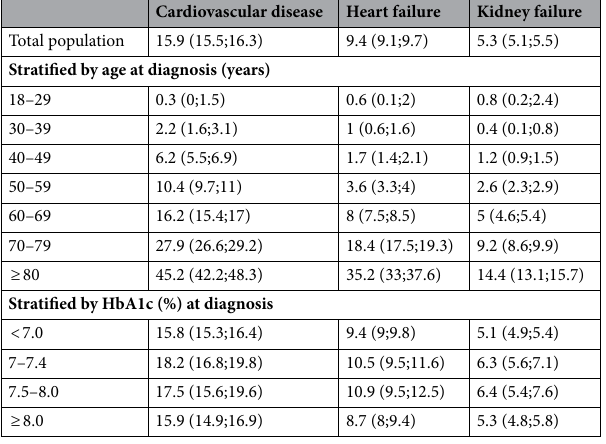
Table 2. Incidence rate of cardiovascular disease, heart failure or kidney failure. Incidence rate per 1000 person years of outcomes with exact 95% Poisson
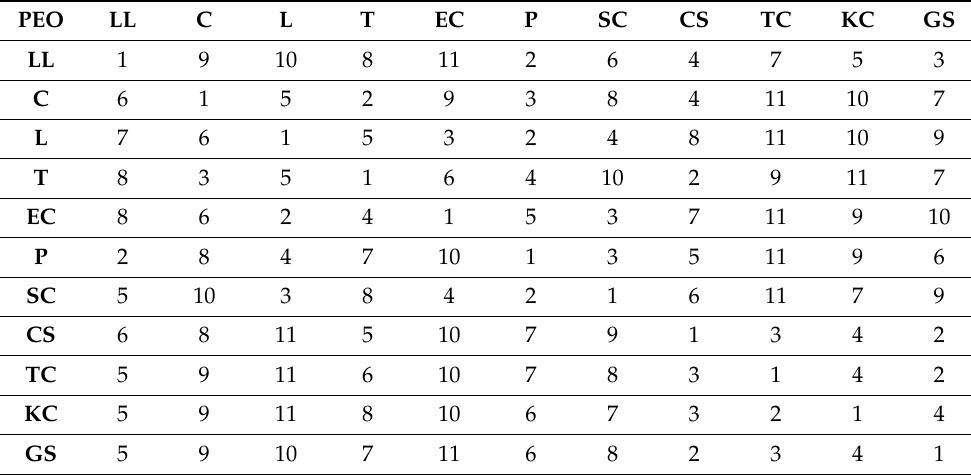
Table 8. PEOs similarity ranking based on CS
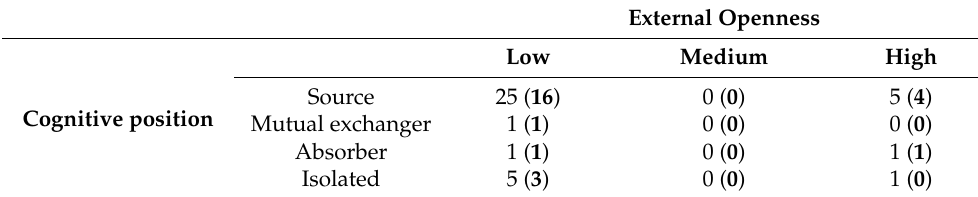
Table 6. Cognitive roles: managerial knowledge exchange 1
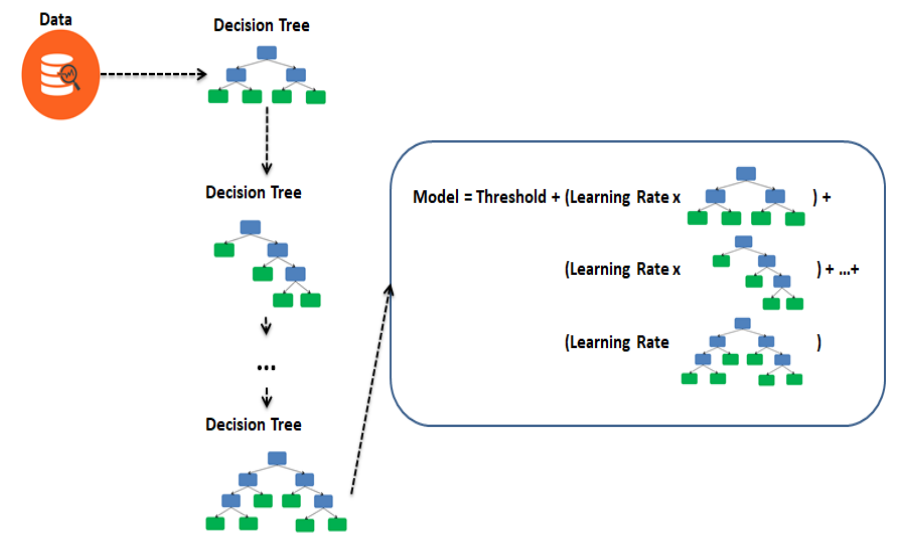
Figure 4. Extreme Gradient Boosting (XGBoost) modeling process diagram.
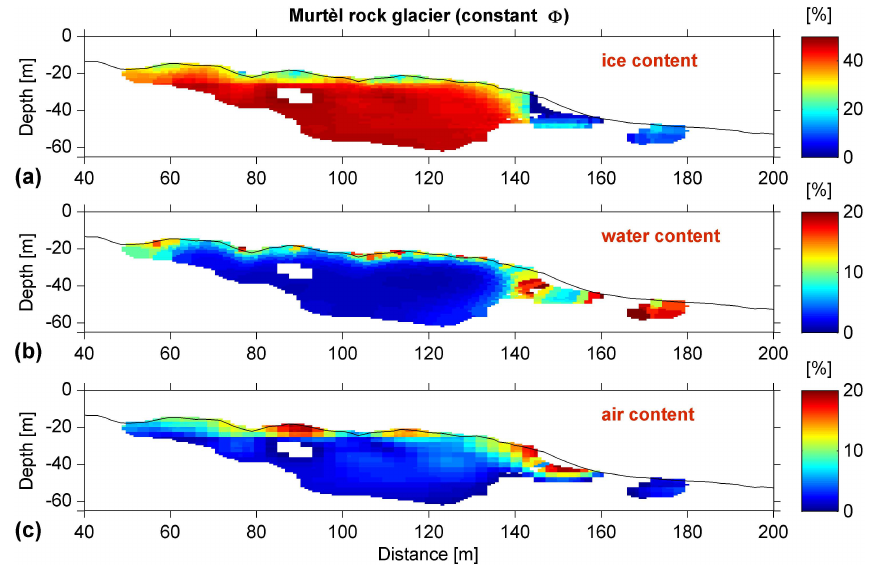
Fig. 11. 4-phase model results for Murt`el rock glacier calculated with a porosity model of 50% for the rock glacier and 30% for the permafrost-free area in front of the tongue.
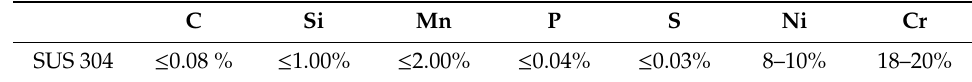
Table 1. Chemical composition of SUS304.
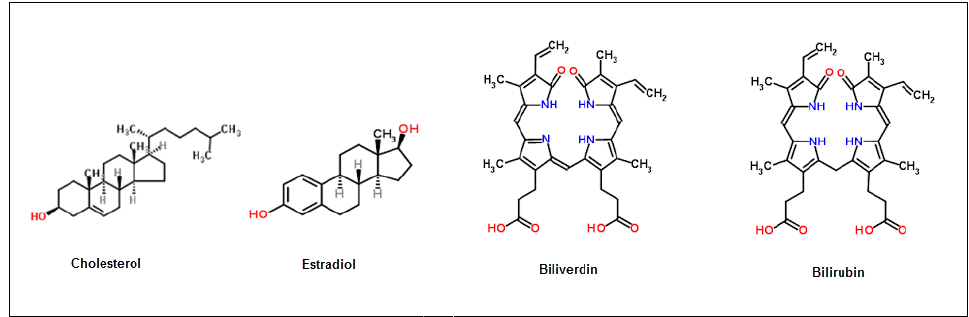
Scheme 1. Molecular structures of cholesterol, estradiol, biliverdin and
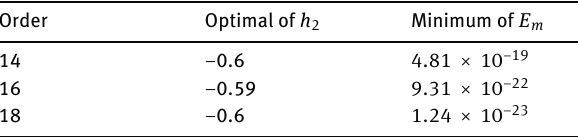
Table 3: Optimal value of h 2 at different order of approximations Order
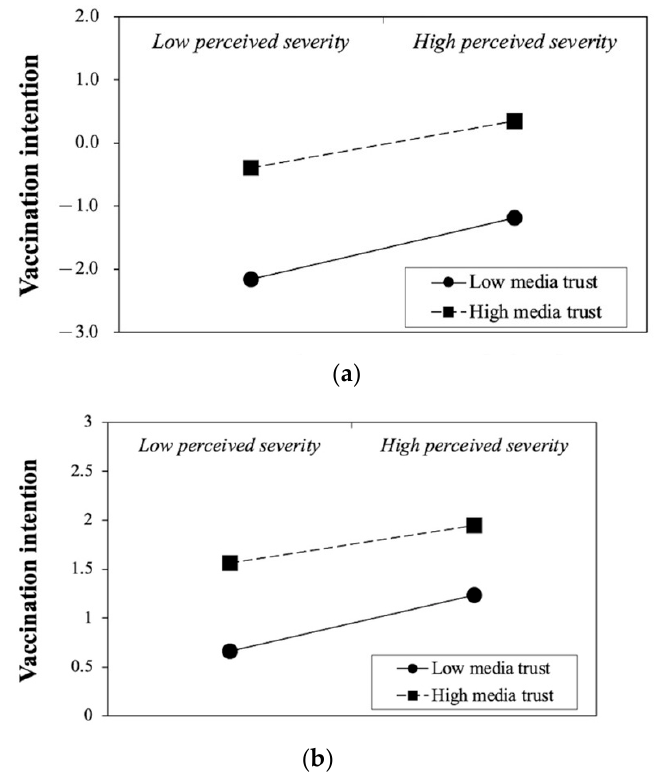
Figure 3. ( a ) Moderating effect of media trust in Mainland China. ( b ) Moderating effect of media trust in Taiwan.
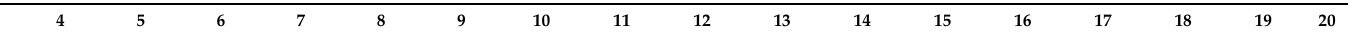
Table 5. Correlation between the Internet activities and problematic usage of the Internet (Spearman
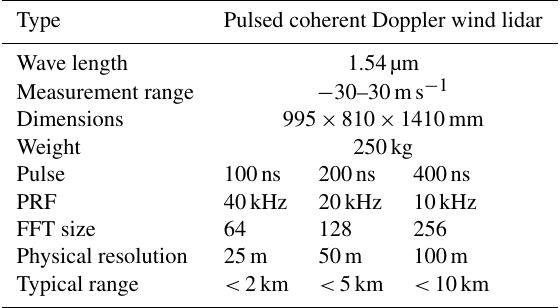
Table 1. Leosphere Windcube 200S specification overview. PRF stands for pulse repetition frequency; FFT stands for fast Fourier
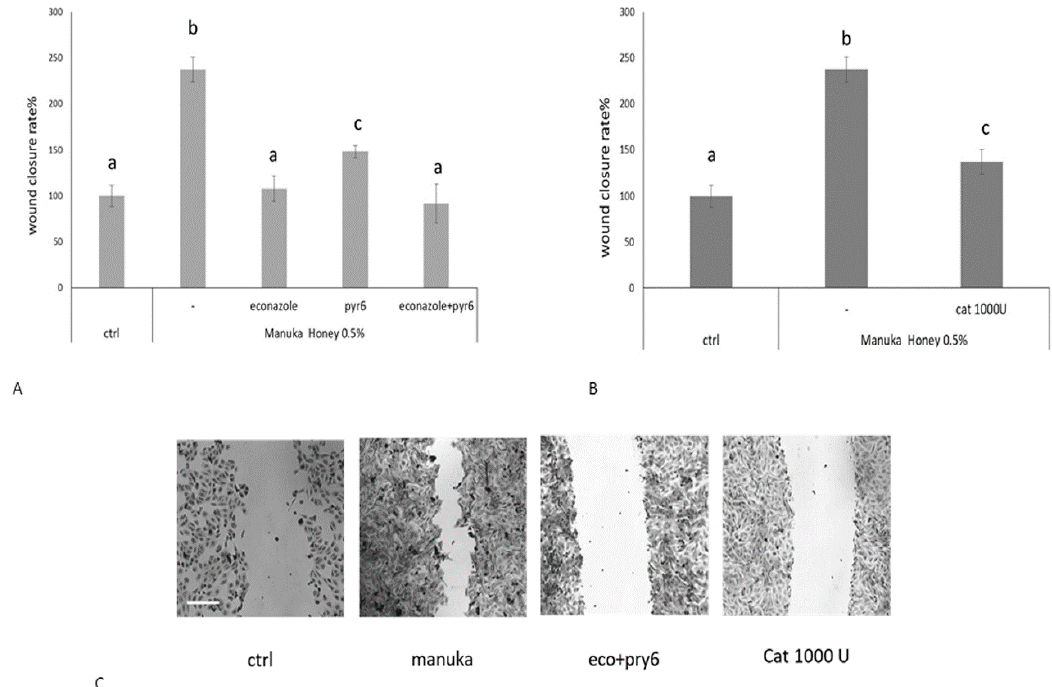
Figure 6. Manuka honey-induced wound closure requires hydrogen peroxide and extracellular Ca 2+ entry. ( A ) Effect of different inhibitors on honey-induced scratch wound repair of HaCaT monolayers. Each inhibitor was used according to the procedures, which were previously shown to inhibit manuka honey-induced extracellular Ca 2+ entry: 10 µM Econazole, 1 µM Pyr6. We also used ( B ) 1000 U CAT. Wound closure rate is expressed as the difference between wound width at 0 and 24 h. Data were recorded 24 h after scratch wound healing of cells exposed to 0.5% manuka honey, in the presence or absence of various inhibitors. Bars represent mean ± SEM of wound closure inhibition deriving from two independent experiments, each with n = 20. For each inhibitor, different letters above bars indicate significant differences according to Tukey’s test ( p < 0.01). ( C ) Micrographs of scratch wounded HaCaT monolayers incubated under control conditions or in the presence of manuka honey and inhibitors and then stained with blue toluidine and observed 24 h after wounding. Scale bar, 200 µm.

What is expected:
Word for word, retype the lines from the one with "Figure 4. Extreme" through the final line of the data, both included. No pictures belong in the copy.

Task response:
Figure 4. Extreme Gradient Boosting (XGBoost) modeling process diagram.
Fig. 11. 4-phase model results for Murt`el rock glacier calculated with a porosity model of 50% for the rock glacier and 30% for the permafrost-free area in front of the tongue.
Table 1. Chemical composition of SUS304.
Scheme 1. Molecular structures of cholesterol, estradiol, biliverdin and
Table 3: Optimal value of h 2 at different order of approximations Order
Figure 3. ( a ) Moderating effect of media trust in Mainland China. ( b ) Moderating effect of media trust in Taiwan.
Table 5. Correlation between the Internet activities and problematic usage of the Internet (Spearman
Table 1. Leosphere Windcube 200S specification overview. PRF stands for pulse repetition frequency; FFT stands for fast Fourier
Figure 6. Manuka honey-induced wound closure requires hydrogen peroxide and extracellular Ca 2+ entry. ( A ) Effect of different inhibitors on honey-induced scratch wound repair of HaCaT monolayers. Each inhibitor was used according to the procedures, which were previously shown to inhibit manuka honey-induced extracellular Ca 2+ entry: 10 µM Econazole, 1 µM Pyr6. We also used ( B ) 1000 U CAT. Wound closure rate is expressed as the difference between wound width at 0 and 24 h. Data were recorded 24 h after scratch wound healing of cells exposed to 0.5% manuka honey, in the presence or absence of various inhibitors. Bars represent mean ± SEM of wound closure inhibition deriving from two independent experiments, each with n = 20. For each inhibitor, different letters above bars indicate significant differences according to Tukey’s test ( p < 0.01). ( C ) Micrographs of scratch wounded HaCaT monolayers incubated under control conditions or in the presence of manuka honey and inhibitors and then stained with blue toluidine and observed 24 h after wounding. Scale bar, 200 µm.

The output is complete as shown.